#### Exercise instructions
Copy out every line of the listing below, character for character, omitting the pictures.

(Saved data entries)

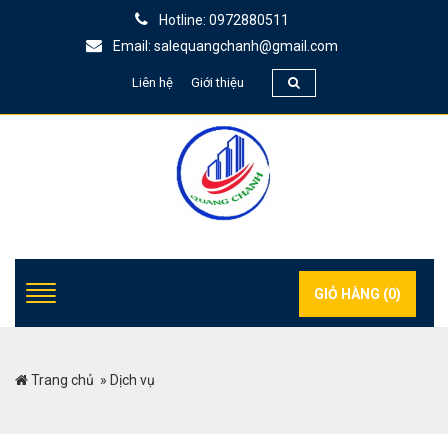
Hotline: 0972880511
Email: salequangchanh@gmail.com
Liên hệ
Giới thiệu
GIỎ HÀNG (
0
)
Trang chủ
»
Dịch vụ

#### Exercise solution
Hotline: 0972880511
Email: salequangchanh@gmail.com
Liên hệ
Giới thiệu
GIỎ HÀNG (
0
)
Trang chủ
»
Dịch vụ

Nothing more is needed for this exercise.